Furniture is “a really cumbersome category that has not evolved with customer behaviors,” Barlow added. “Meanwhile, we’re seeing service economy companies like Uber and delivery solutions for food and grocery. Furniture is a retail, old-line dominated category that hasn’t paid attention to consumers under 35 simply because they don’t have the disposable income. That’s the corner of the market that we want to latch onto.”
But the “added perk” for Barlow and Dickey is that their circular-ready, service-oriented business model serves a deeper, sustainability-driven purpose. Although keeping low-quality furniture from ever entering circulation is their ultimate goal, Barlow noted that sustainability is more of a higher purpose than a core value proposition. “As part of the global corporate accelerator program for IKEA in 2019, we spent time understanding the European and American consumer. While Europe is highly motivated by sustainability, U.S. consumers don’t make these kinds of purchases around sustainability. It motivates our team and is our business’ higher purpose, but our mission is to make it effortless to create your home.”

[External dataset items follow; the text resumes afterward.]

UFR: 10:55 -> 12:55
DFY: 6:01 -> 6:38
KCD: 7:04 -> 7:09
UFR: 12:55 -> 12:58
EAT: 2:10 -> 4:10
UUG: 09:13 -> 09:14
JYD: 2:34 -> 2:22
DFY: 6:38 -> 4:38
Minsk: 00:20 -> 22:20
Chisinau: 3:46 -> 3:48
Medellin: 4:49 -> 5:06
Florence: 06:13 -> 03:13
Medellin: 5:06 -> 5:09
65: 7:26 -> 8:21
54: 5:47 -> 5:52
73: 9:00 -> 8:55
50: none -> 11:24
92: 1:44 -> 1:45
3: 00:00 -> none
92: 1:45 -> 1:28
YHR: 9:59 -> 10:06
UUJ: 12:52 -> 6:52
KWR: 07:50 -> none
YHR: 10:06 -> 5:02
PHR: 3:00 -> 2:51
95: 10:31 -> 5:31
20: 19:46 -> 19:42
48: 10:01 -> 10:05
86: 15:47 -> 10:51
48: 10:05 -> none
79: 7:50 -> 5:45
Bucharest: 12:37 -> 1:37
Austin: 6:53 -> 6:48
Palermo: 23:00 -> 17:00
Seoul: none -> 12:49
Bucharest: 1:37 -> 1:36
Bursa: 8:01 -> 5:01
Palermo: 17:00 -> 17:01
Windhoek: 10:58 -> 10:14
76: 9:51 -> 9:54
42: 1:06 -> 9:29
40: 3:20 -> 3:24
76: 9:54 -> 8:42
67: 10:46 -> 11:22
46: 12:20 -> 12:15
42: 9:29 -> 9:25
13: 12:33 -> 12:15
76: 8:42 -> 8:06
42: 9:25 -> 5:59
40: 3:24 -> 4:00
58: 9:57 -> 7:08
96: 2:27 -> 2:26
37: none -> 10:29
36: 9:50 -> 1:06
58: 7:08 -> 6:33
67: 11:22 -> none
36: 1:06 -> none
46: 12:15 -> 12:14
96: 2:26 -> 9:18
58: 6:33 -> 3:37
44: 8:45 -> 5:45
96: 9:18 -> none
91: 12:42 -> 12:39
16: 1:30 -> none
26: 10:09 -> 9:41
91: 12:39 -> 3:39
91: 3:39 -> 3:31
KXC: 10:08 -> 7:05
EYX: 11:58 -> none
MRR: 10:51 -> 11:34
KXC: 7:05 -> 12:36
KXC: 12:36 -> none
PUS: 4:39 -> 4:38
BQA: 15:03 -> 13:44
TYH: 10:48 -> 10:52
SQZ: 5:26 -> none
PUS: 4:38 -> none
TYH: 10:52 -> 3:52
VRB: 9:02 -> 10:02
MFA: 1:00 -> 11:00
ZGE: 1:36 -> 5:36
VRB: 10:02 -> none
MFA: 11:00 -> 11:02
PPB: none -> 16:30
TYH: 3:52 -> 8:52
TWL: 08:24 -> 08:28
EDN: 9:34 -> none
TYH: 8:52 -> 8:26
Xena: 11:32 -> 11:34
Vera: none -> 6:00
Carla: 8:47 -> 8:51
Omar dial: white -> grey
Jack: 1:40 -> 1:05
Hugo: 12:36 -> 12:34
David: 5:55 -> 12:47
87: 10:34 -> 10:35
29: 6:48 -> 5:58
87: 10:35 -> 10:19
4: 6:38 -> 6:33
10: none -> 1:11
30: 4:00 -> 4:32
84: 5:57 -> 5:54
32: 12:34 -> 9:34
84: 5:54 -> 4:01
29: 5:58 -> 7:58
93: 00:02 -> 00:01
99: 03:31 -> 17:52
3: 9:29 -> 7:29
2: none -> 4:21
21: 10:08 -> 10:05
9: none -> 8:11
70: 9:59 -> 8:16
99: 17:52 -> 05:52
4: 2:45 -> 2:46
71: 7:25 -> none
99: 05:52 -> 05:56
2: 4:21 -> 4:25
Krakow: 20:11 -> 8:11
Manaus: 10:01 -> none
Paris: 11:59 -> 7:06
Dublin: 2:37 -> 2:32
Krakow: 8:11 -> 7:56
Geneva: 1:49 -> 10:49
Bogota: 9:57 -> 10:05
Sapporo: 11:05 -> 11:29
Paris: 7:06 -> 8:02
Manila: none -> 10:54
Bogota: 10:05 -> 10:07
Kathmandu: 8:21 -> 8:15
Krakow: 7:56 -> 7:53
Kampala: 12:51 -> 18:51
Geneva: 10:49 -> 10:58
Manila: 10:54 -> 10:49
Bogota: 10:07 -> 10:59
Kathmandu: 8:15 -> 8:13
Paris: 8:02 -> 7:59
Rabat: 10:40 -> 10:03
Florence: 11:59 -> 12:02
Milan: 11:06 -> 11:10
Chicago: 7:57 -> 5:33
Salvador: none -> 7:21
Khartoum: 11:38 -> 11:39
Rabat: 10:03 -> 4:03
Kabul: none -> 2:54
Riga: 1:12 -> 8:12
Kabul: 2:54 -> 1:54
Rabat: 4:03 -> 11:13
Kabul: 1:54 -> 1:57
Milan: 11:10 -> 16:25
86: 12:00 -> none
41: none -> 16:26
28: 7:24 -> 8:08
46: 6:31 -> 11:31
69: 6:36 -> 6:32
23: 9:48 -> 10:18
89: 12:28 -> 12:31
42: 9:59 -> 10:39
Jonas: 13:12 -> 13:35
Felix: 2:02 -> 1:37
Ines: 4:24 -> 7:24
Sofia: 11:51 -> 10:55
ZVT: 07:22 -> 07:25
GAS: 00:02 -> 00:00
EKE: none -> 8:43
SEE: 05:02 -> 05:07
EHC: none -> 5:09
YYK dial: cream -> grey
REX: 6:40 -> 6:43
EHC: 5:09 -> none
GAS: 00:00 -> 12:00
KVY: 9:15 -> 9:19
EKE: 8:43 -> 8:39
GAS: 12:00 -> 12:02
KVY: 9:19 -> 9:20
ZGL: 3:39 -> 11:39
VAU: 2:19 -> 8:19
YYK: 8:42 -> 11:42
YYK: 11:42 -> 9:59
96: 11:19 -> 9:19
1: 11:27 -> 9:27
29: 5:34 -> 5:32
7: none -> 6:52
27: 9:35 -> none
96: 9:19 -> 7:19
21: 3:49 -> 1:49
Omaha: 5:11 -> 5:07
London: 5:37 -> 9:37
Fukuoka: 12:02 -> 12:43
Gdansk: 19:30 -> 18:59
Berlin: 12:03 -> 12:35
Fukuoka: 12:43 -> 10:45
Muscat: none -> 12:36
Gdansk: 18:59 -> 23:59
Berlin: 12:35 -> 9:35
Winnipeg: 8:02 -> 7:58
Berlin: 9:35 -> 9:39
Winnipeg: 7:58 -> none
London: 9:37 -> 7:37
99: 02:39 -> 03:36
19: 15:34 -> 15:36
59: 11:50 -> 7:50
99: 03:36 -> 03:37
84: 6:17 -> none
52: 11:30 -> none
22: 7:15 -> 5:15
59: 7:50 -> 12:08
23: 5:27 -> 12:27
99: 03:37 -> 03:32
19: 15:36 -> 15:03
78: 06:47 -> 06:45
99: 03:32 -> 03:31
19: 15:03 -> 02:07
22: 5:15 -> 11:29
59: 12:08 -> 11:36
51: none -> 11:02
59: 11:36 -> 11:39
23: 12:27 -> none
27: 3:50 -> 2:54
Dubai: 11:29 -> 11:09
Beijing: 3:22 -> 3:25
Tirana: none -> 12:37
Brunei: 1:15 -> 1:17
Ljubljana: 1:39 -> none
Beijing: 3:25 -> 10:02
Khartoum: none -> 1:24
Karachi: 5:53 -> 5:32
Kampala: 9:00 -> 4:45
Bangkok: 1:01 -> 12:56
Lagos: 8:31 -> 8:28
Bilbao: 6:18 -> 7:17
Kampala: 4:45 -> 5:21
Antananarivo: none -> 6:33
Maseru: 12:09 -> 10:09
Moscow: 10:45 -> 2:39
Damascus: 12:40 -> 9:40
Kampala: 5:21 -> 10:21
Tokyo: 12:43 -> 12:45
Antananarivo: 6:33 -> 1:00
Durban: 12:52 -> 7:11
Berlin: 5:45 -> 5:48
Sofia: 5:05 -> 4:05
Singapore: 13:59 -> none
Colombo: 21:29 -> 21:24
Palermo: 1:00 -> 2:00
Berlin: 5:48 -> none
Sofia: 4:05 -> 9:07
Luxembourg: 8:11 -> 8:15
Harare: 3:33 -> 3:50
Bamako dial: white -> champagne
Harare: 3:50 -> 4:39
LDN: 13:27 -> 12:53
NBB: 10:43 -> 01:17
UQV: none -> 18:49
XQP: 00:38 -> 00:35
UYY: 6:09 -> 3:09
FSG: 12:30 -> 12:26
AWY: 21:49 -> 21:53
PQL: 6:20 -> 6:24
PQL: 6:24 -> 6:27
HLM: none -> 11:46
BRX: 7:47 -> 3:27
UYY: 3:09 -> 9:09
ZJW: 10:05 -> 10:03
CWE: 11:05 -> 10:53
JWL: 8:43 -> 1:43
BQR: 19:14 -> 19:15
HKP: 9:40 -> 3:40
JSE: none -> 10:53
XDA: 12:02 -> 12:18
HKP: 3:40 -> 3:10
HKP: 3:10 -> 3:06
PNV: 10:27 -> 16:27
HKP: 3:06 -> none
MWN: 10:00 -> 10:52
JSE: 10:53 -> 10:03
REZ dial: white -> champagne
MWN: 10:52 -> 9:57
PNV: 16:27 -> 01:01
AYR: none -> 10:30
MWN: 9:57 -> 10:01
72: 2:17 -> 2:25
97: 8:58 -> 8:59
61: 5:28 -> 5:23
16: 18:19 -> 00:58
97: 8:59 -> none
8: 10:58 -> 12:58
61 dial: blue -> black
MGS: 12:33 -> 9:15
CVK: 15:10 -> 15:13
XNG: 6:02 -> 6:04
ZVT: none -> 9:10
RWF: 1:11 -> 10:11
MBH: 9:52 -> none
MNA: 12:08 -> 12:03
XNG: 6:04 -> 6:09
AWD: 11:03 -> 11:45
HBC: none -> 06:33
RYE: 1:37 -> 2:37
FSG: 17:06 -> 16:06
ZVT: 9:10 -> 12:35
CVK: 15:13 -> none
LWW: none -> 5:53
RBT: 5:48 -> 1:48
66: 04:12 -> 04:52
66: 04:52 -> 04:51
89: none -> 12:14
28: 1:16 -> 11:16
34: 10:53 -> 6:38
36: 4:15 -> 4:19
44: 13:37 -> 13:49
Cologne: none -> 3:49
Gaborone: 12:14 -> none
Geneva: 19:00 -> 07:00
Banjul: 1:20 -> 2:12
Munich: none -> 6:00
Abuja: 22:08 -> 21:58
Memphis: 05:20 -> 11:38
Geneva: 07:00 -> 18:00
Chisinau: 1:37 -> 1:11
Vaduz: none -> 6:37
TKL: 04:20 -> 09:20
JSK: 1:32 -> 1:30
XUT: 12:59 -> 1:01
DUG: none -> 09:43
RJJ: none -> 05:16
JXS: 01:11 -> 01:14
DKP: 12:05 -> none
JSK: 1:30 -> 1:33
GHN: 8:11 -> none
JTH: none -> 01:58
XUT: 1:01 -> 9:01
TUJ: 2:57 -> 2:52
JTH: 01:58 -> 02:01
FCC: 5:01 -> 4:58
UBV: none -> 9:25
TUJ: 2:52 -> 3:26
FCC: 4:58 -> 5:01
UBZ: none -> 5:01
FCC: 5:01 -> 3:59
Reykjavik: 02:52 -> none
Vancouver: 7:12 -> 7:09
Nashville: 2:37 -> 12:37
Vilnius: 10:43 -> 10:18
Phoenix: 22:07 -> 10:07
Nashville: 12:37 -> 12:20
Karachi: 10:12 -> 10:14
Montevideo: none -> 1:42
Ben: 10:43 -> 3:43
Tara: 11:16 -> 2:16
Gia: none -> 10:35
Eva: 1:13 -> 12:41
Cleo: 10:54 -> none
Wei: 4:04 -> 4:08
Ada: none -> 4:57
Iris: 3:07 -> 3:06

With a growing number of individuals and families breaking free from their households and embracing a mobile lifestyle, Barlow believes that the furniture space will undergo seismic disruption. “With a more mobile population, there will be more people moving who care what their homes look like. They don’t want a cardboard bookshelf that you can’t move or a dresser that crumbles when you take it out of the moving van. A service economy solution is a perfect fit for our consumer.”